** Data excerpts follows **

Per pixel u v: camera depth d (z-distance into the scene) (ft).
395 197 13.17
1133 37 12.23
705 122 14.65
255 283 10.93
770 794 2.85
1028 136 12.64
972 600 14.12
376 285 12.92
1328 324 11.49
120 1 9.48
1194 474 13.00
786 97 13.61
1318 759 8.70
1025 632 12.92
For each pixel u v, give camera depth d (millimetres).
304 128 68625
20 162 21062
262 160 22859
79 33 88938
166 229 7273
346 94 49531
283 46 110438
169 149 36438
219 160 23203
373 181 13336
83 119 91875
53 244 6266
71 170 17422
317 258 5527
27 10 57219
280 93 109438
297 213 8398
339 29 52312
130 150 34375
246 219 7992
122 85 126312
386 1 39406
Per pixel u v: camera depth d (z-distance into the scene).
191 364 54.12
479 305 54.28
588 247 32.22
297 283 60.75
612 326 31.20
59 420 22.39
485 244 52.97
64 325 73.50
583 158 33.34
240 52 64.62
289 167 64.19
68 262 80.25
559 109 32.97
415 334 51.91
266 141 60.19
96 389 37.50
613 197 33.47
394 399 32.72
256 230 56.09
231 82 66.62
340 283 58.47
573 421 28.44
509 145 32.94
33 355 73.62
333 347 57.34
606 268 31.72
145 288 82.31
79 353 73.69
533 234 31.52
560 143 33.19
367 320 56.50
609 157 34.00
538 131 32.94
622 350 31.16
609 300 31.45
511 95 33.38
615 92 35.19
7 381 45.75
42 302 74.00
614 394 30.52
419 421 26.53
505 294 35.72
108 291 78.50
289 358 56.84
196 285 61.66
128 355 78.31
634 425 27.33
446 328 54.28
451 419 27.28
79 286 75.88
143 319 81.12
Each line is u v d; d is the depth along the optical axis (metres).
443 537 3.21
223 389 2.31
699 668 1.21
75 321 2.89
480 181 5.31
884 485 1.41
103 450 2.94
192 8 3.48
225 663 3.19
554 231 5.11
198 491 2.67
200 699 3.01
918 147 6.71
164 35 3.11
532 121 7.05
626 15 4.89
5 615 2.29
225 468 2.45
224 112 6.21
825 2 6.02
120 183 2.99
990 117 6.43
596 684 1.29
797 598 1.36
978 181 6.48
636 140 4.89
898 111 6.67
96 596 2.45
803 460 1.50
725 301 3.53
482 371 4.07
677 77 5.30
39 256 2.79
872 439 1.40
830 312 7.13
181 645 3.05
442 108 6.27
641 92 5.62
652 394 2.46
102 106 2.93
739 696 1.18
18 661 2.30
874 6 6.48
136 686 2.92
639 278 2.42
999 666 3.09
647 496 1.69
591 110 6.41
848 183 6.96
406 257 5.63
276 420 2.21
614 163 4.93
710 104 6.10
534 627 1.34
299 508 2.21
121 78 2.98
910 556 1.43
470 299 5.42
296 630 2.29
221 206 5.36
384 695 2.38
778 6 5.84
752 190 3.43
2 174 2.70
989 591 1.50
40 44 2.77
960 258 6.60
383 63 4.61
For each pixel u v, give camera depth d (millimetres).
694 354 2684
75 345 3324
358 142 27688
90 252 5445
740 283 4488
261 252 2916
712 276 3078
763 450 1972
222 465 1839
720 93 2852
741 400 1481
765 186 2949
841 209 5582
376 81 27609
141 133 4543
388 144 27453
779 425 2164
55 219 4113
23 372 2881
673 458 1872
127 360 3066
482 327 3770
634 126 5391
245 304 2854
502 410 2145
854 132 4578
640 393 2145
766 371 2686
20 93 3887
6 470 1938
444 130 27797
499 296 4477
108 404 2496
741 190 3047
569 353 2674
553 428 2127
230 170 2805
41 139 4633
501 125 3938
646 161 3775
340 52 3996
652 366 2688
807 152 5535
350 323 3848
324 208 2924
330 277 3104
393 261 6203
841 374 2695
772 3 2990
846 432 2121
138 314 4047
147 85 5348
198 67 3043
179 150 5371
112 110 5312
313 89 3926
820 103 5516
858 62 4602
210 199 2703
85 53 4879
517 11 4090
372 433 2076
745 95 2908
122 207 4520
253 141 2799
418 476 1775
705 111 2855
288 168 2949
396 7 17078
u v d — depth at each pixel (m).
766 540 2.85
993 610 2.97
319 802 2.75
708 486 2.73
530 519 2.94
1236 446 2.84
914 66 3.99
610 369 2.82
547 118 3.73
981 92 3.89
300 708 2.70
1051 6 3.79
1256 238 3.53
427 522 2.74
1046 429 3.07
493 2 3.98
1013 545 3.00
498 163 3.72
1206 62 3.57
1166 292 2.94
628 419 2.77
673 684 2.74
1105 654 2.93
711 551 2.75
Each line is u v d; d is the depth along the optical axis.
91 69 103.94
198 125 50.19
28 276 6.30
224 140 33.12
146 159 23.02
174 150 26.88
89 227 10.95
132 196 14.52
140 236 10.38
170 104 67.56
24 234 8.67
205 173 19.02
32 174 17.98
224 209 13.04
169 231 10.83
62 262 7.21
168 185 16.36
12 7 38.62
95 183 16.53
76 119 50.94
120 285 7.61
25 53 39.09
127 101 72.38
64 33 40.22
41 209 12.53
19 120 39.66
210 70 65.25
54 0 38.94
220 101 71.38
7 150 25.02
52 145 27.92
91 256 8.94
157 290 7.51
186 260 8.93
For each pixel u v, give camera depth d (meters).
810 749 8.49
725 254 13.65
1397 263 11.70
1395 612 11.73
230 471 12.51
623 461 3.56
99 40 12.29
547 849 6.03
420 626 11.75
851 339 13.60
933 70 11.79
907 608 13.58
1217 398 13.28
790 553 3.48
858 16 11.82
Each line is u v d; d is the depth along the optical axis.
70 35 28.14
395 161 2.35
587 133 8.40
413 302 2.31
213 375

** End of Data excerpts **

Task goal: From the material above, set down exactly the lines between the line holding "451 419 27.28" and the line holding "978 181 6.48", inclusive. Include nothing else.

Answer to this problem:
451 419 27.28
79 286 75.88
143 319 81.12
Each line is u v d; d is the depth along the optical axis (metres).
443 537 3.21
223 389 2.31
699 668 1.21
75 321 2.89
480 181 5.31
884 485 1.41
103 450 2.94
192 8 3.48
225 663 3.19
554 231 5.11
198 491 2.67
200 699 3.01
918 147 6.71
164 35 3.11
532 121 7.05
626 15 4.89
5 615 2.29
225 468 2.45
224 112 6.21
825 2 6.02
120 183 2.99
990 117 6.43
596 684 1.29
797 598 1.36
978 181 6.48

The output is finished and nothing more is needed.